Personally, I wish we had spent the January transfer window buying battle-hardened Championship players and trying to rebuild the team this spring for next year’s battles. Trying to woo players to keep us in the Premier League was doomed to failure. What reason would a rising talent come to a last-place team other than a paycheck? But I’m sure we could have attracted lower-league players dreaming of a promotion campaign next year. This is all painful to contemplate, but the sooner we adjust to our dismal new reality, the better we will be to rise above it.

But back to yesterday’s game. Seventeen Aston Villa supporters met up in the back room of the Globe Pub in Chicago. We watched Villa start the game brightly, as they sometimes do, then go behind at the first opportunity, as they often do, then surrender completely after the second goal went in.

The response of the team was pitiful, if somewhat understandable. How do you pretend you’ve got a chance of winning the game when you believe in your heart that you don’t?

But the response of the supporters at the Globe was magnificent. Faced with a room full of Liverpool supporters who barely managed a peep, led by Simon Leach, Brian Hanna, Bob Kemp, Greg Asad, and others, we unleashed a fusillade of song that lasted the entire game.

We sang just about every song I know and a couple I didn’t: “My Old Man,” “Oh Birmingham,” “Aston Villa FC,” “Holte Enders in the Sky,” “Paul McGrath,” “Villa Villa Villa,” “Come to See the Villa,” “Claret and Blue Army,” even “Nigel Spink.” We noted that the bin-dippers didn’t sing at 2-0, 3-0, or even 4-0. Was this a library? we inquired, offering to sings songs for them on request.
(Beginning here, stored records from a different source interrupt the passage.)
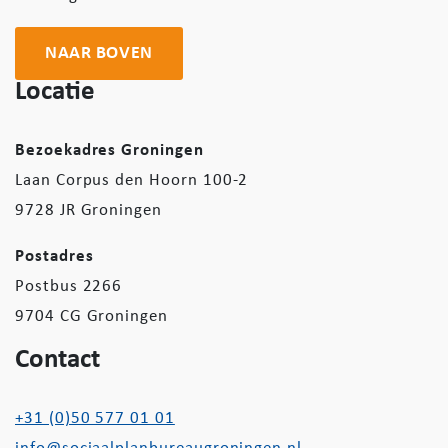
NAAR BOVEN
Locatie
Bezoekadres Groningen
Laan Corpus den Hoorn 100-2
9728 JR Groningen
Postadres
Postbus 2266
9704 CG Groningen
Contact
+31 (0)50 577 01 01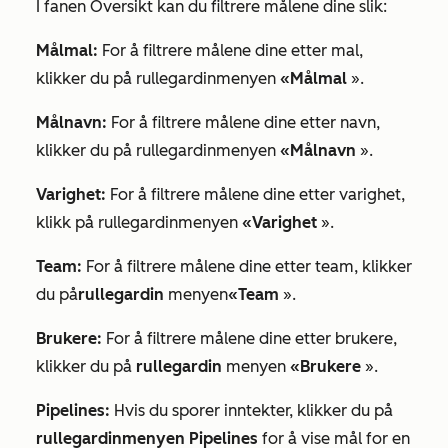
I fanen
Oversikt
kan du filtrere målene dine slik:
Målmal:
For å filtrere målene dine etter mal,
klikker du på rullegardinmenyen
«Målmal
».
Målnavn:
For å filtrere målene dine etter navn,
klikker du på rullegardinmenyen
«Målnavn
».
Varighet:
For å filtrere målene dine etter varighet,
klikk på rullegardinmenyen
«Varighet
».
Team:
For å filtrere målene dine etter team, klikker
du på
rullegardin
menyen
«Team
».
Brukere:
For å filtrere målene dine etter brukere,
klikker du på
rullegardin
menyen
«Brukere
».
Pipelines:
Hvis du sporer inntekter, klikker du på
rullegardinmenyen Pipelines
for å vise mål for en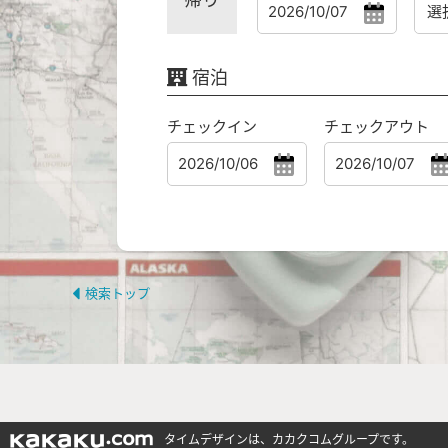
宿泊
チェックイン
チェックアウト
検索トップ
タイムデザインは、カカクコムグループです。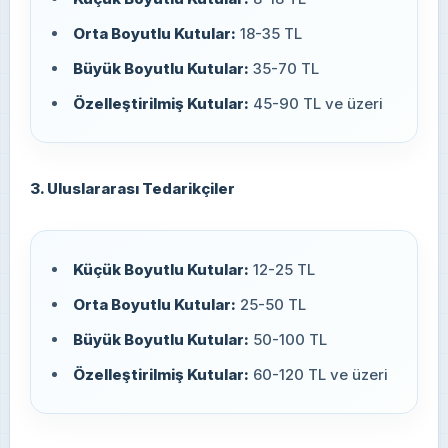
Orta Boyutlu Kutular:
18-35 TL
Büyük Boyutlu Kutular:
35-70 TL
Özelleştirilmiş Kutular:
45-90 TL ve üzeri
3. Uluslararası Tedarikçiler
Küçük Boyutlu Kutular:
12-25 TL
Orta Boyutlu Kutular:
25-50 TL
Büyük Boyutlu Kutular:
50-100 TL
Özelleştirilmiş Kutular:
60-120 TL ve üzeri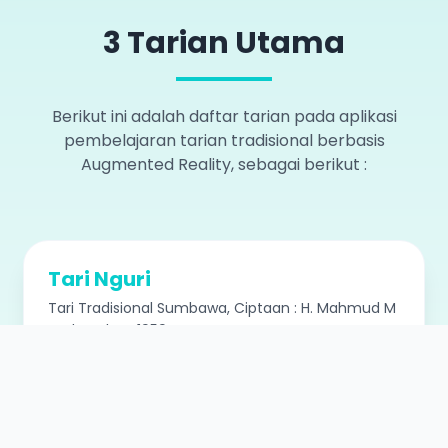
3 Tarian Utama
Berikut ini adalah daftar tarian pada aplikasi
pembelajaran tarian tradisional berbasis
Augmented Reality, sebagai berikut :
Tari Nguri
Tari Tradisional Sumbawa, Ciptaan : H. Mahmud M
pada Tahun 1959
Detail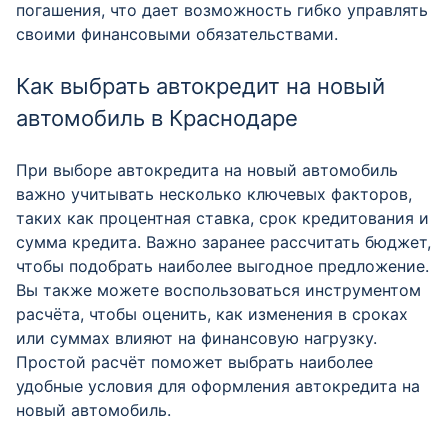
погашения, что дает возможность гибко управлять
своими финансовыми обязательствами.
Как выбрать автокредит на новый
автомобиль в Краснодаре
При выборе автокредита на новый автомобиль
важно учитывать несколько ключевых факторов,
таких как процентная ставка, срок кредитования и
сумма кредита. Важно заранее рассчитать бюджет,
чтобы подобрать наиболее выгодное предложение.
Вы также можете воспользоваться инструментом
расчёта, чтобы оценить, как изменения в сроках
или суммах влияют на финансовую нагрузку.
Простой расчёт поможет выбрать наиболее
удобные условия для оформления автокредита на
новый автомобиль.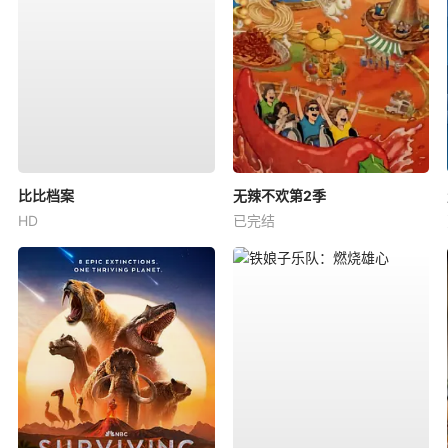
比比档案
无辣不欢第2季
HD
已完结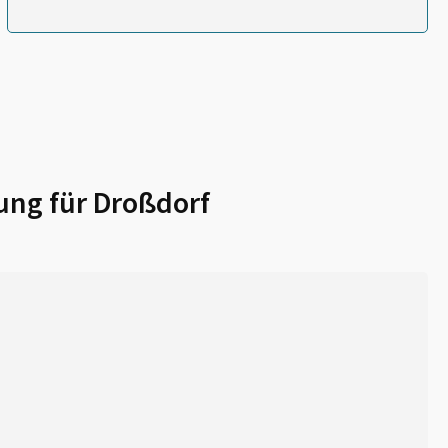
ung für
Droßdorf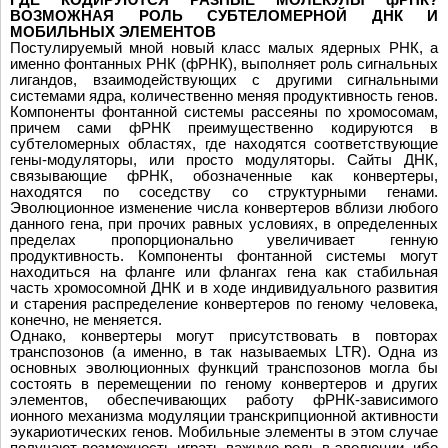
ВОЗМОЖНАЯ РОЛЬ СУБТЕЛОМЕРНОЙ ДНК И
МОБИЛЬНЫХ ЭЛЕМЕНТОВ
Постулируемый мной новый класс малых ядерных РНК, а
именно фонтанных РНК (фРНК), выполняет роль сигнальных
лигандов, взаимодействующих с другими сигнальными
системами ядра, количественно меняя продуктивность генов.
Компоненты фонтанной системы рассеяны по хромосомам,
причем сами фРНК преимущественно кодируются в
субтеломерных областях, где находятся соответствующие
гены-модуляторы, или просто модуляторы. Сайты ДНК,
связывающие фРНК, обозначенные как конвертеры,
находятся по соседству со структурными генами.
Эволюционное изменение числа конвертеров вблизи любого
данного гена, при прочих равных условиях, в определенных
пределах пропорционально увеличивает генную
продуктивность. Компоненты фонтанной системы могут
находиться на фланге или флангах гена как стабильная
часть хромосомной ДНК и в ходе индивидуального развития
и старения распределение конвертеров по геному человека,
конечно, не меняется.
Однако, конвертеры могут присутствовать в повторах
транспозонов (а именно, в так называемых LTR). Одна из
основных эволюционных функций транспозонов могла бы
состоять в перемещении по геному конвертеров и других
элементов, обеспечивающих работу фРНК-зависимого
ионного механизма модуляции транскрипционной активности
эукариотических генов. Мобильные элементы в этом случае
получают возможность играть важную роль в эволюции, ибо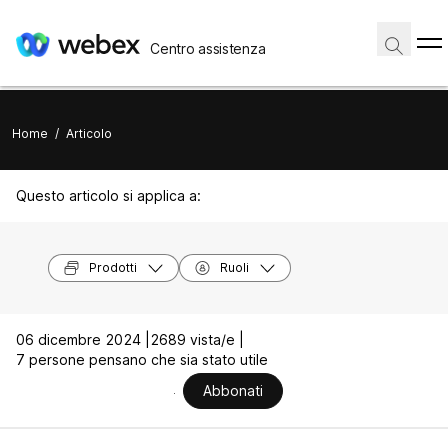
Centro assistenza
Home
/
Articolo
Questo articolo si applica a:
Prodotti
Ruoli
06 dicembre 2024 |
2689 vista/e |
7 persone pensano che sia stato utile
Abbonati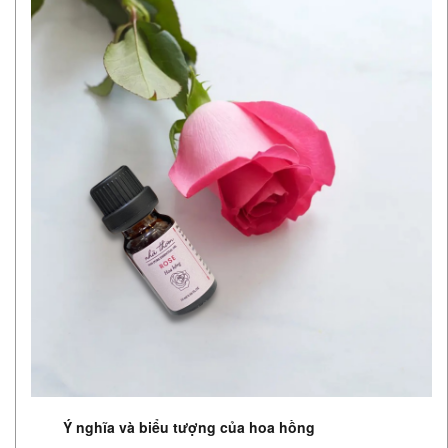
Ý nghĩa và biểu tượng của hoa hồng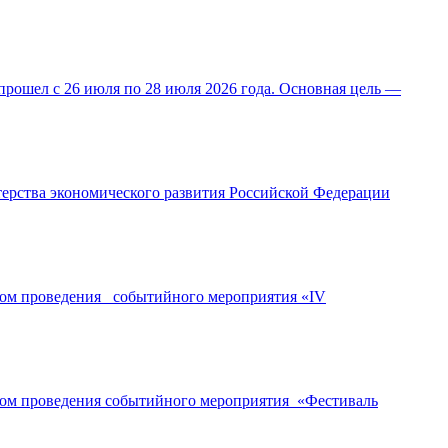
прошел с 26 июля по 28 июля 2026 года. Основная цель —
ерства экономического развития Российской Федерации
ором проведения событийного мероприятия «IV
ором проведения событийного мероприятия «Фестиваль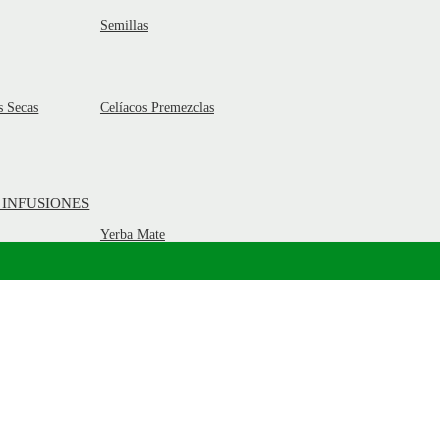
Semillas
s Secas
Celíacos Premezclas
 INFUSIONES
Yerba Mate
We even had a disco.

At 2-0, we vowed to win 3-2. At 3-0, we were sure we’d win 4-3. We told them they’re nothing special because we lose every week. We noted that they’re shit for beating us only 6-0—after all, Chelsea once managed to put 8 on the board against us. Even at 6-0, we were predicting a 7-6 scoreline.

Behaving like a group of people who’d bought their shirts for the pretty design, the Liverpool supporters sang NOT A SINGLE SONG. They barely celebrated their own goals. We jeered their halfhearted attempts until, finally, we resorted to cheering their goals for them to show them how it’s done. We sang for Christian Benteke when he came on, even though we suspected he’d probably score against us. (The day’s one saving grace: he didn’t.) We sang at the Villa fans heading for the exits. We all stayed until the end. We ended with a SEVEN MINUTE rendition of “Everywhere We Go.”

After the game, several Liverpool fans showed some class and praised us for our support and our sense of humor.

Fans can’t change anything that happens on the pitch. Fans in the stadium can, perhaps, make an impact, but the vast majority of us watch from tens, hundreds, and thousands of miles away. The players can’t hear us.

The one battle we can win is against the other fans. And in that, our small group in Chicago has had an undefeated season.

This was one of the most painful defeats I’ve ever seen, and I’ve rarely felt more embarrassed by my team. But I’ve never felt prouder to be a Villan. We deserved better. We deserved to win 7-6.